このThought Leadershipは、2017年3月17日付けプレスリリースでお知らせした「2017 Global Investor Survey」の日本語訳となります。

本冊子は、世界各国の550名を超える投資家に対して、今後の世界経済に対する見方、不確実な時代の企業経営のあり方、テクノロジーの急速な進歩がもたらす影響などについて、インタビューやオンライン調査を行った結果をとりまとめたものです。昨年に続き、今年もPwCが別途実施した「第20回世界CEO意識調査」におけるCEOの回答と比較しつつ分析を行っています。

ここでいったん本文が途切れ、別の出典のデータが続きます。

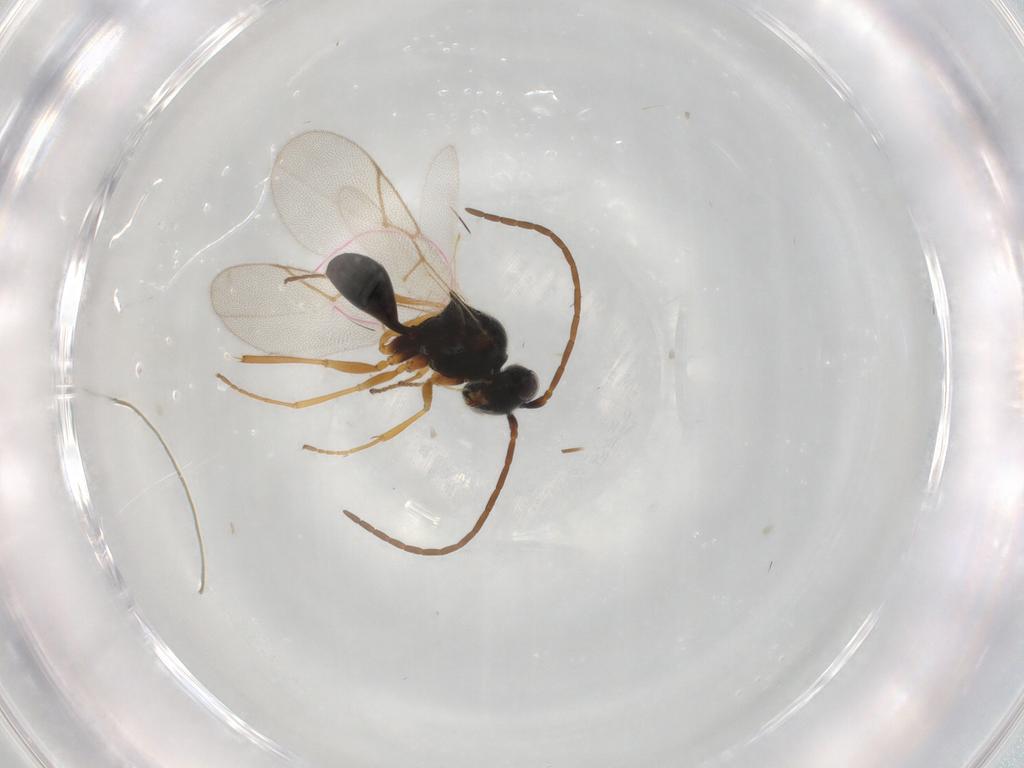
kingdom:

例えば、以下のような調査結果が示されています。

  • 投資家の45%は今後の世界経済の成長に明るい見方をしており、しかもCEOの29%に比べて楽観的でした。
  • 投資家・CEOともに、米国・中国・ドイツ・英国が今後の企業成長にとって重要な国であることで一致しました。
  • また、投資家・CEOともに、テクノロジーが今後も企業の競争に大きな影響をもたらすことで一致しています。
  • 一方、企業の成長にとって脅威となるリスクとして、CEOは不透明な経済見通し・過剰な規制・鍵となる人材スキルの確保を上位に挙げたのに対して投資家は、地政学的な不確実性・保護主義・ユーロ圏の将来を懸念しており相違が見られます。

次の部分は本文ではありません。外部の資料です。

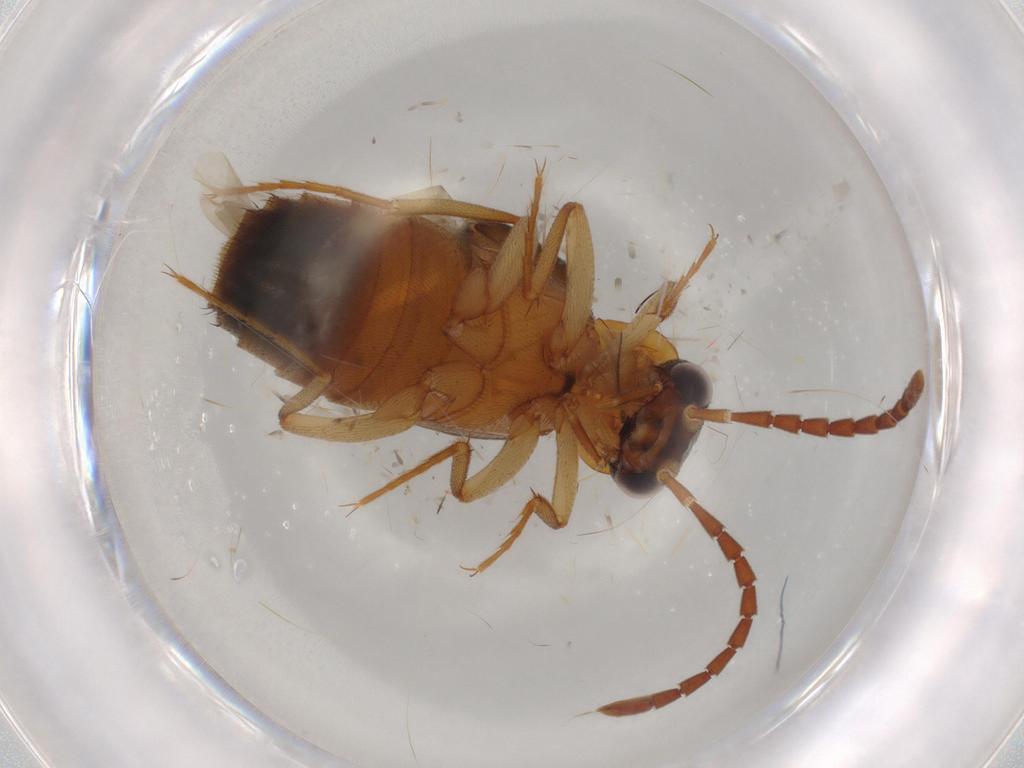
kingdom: Animalia
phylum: Arthropoda
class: Insecta
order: Coleoptera
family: Staphylinidae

テクノロジーの進歩によってデジタル化が進み、さまざまな情報が拡散されるなかで、企業はステークホルダーの期待に応えて信頼を維持してくことが難しくなると投資家・CEOはともに感じており、これからの時代においては企業がその価値、文化、行動に反映される確固たる企業目的を持つことがますます重要になると考えています。

世界の投資家・CEOが何に関心を持ち、何を考え、どのような行動をとろうとしているのかをご紹介しています。